Conor Pass is one of Ireland’s highest mountain passes, and it can be the stuff of nightmares for nervous drivers.

However, you don’t have to drive it. If you head up to it from the Dingle side, you’ll reach a car park before you hit the narrow road.

From here, you can soak up views of the surrounding valley and watch the cars navigate its narrow bends from afar.

Stop 16: Depends on where you’re heading next

Killarney Lakes

Photos via Shutterstock

When you reach the other side of Conor Pass you’ll be able to continue and reach the northern side of the Dingle coastline.

If you’re heading to Tralee, it’s very straightforward from here. If you’re heading to Killarney or to one of the towns on the Ring of Kerry, you’ll have a slightly longer spin ahead of you.

Wrapping up our Dingle Peninsula itinerary

star wars filming location slea head

Photos via Shutterstock

The Dingle Peninsula Loop takes in many of the more popular things to do in Kerry.

If you don’t know the lay of the land, the route can be slightly confusing, but it’s easy to wrap your head around it.

Just take your time, drive carefully and enjoy the many splendours that the Dingle Peninsula throws at you.

FAQs about the Dingle Peninsula Loop

We’ve had a lot of questions over the years asking about everything from ‘Where does it start?’ to ‘How long is it?’.

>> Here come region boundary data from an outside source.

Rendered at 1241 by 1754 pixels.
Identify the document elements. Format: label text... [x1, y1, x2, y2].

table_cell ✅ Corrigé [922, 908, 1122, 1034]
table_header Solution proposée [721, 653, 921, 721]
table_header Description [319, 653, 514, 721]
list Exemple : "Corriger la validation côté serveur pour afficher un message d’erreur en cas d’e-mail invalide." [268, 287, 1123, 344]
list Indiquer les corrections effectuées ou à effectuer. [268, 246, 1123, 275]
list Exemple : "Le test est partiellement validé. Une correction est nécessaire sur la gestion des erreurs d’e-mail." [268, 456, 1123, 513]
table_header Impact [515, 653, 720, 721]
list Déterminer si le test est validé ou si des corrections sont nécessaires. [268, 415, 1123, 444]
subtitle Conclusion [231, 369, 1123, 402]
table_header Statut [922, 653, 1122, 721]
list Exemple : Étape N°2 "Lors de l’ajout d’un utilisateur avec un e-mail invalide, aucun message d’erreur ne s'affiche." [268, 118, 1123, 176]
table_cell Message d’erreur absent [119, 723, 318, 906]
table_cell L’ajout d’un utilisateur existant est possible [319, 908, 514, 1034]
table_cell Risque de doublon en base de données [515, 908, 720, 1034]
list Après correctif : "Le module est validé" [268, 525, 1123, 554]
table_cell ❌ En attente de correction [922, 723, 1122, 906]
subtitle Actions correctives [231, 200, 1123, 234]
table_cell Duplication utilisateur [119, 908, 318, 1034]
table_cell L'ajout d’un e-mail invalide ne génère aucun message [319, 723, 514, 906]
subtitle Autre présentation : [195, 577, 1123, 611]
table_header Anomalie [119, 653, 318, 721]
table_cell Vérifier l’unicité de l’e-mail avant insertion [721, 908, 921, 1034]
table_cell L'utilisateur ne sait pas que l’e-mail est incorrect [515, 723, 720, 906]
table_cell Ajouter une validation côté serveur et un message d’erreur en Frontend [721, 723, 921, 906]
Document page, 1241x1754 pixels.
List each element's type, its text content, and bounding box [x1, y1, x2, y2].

In the section below, we’ve popped in the most FAQs that we’ve received. If you have a question that we haven’t tackled, ask away in the comments section below.

How long is the drive around the Dingle Peninsula?

It’ll depend on the route. However, if you follow the itinerary above, the Dingle Peninsula Loop is 90km/56 miles in length.

What is the famous drive Dingle Peninsula?

The Slea Head Drive is the world-famous section of the Dingle Loop that’s packed with historical sites and areas of outstanding natural beauty.

How long does it take to drive around Dingle?

You’ll want to allow around 1/2 a day to drive the peninsula if you follow the itinerary that we’ve outlined above. Just keep in mind that you won’t have time for any of the walks.